14:24 De HERE der heerscharen heeft gezworen, zeggende: Zeker, zoals ik dacht, zo zal het zijn
het gebeurde; en zoals ik me heb voorgenomen, zo zal het blijven:
14:25 Dat Ik de Assyriër in mijn land zal breken, en op mijn bergen zal treden
hem te voet; dan zal zijn juk van hen wijken, en zijn last
vertrekken van hun schouders.
14:26 Dit is het doel dat op de hele aarde is beoogd: en dit is
de hand die is uitgestrekt naar alle volken.
14:27 Want de HERE der heerscharen heeft een besluit genomen, en wie zal het vernietigen? en zijn
hand is uitgestrekt, en wie zal hem terugdraaien?
14:28 In het jaar dat koning Achaz stierf was deze last.
14:29 Verheug u niet, heel Palestina, vanwege de stok van hem die sloeg
u bent gebroken: want uit de wortel van de slang zal a. voortkomen
cockatrice, en zijn vrucht zal een vurige vliegende slang zijn.

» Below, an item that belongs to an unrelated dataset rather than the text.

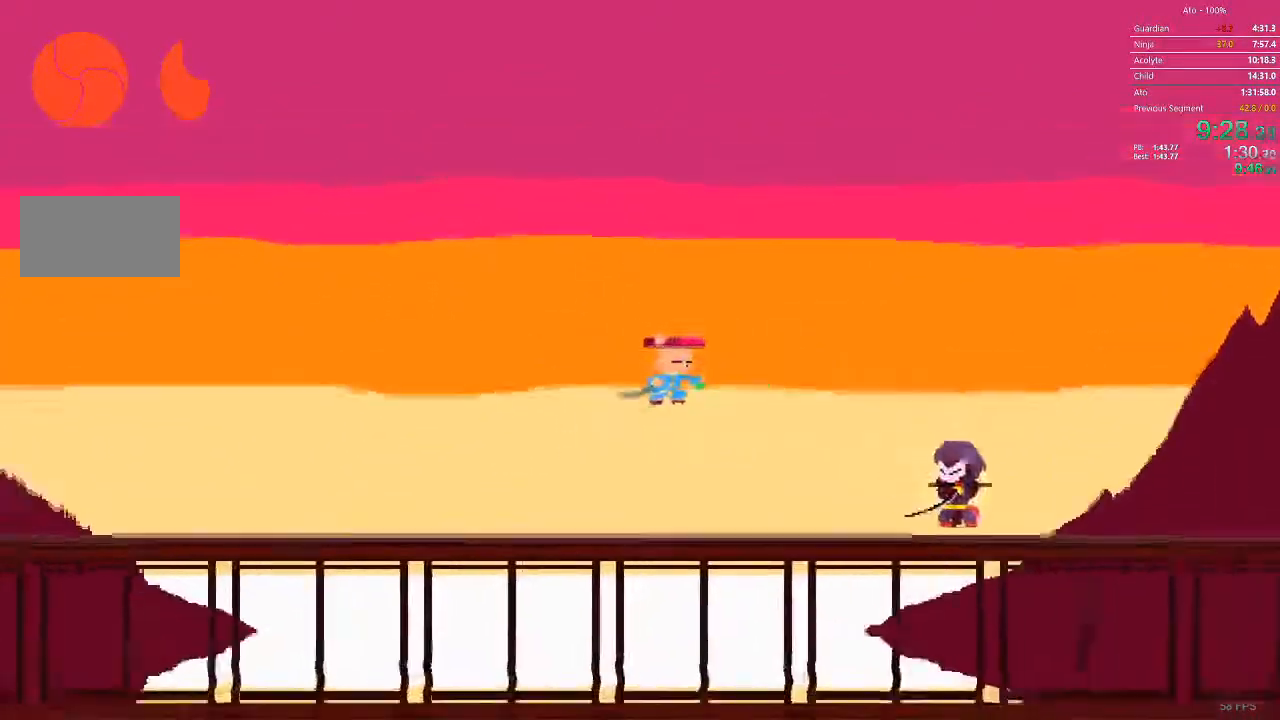
{"buttons": ["DPAD_RIGHT"], "events": []}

14:30 En de eerstgeborenen der armen zullen weiden, en de behoeftigen zullen neerliggen
in veiligheid: en ik zal uw wortel doden met hongersnood, en hij zal de uwe doden
overblijfsel.
14:31 Huil, o poort; huil, o stad; gij, heel Palestina, bent ontbonden: voor
er zal rook uit het noorden komen, en niemand zal alleen zijn in de zijne
afgesproken tijden.
14:32 Wat zal men dan de boodschappers van de natie antwoorden? Dat de HERE
heeft Sion gesticht, en de armen van zijn volk zullen erop vertrouwen.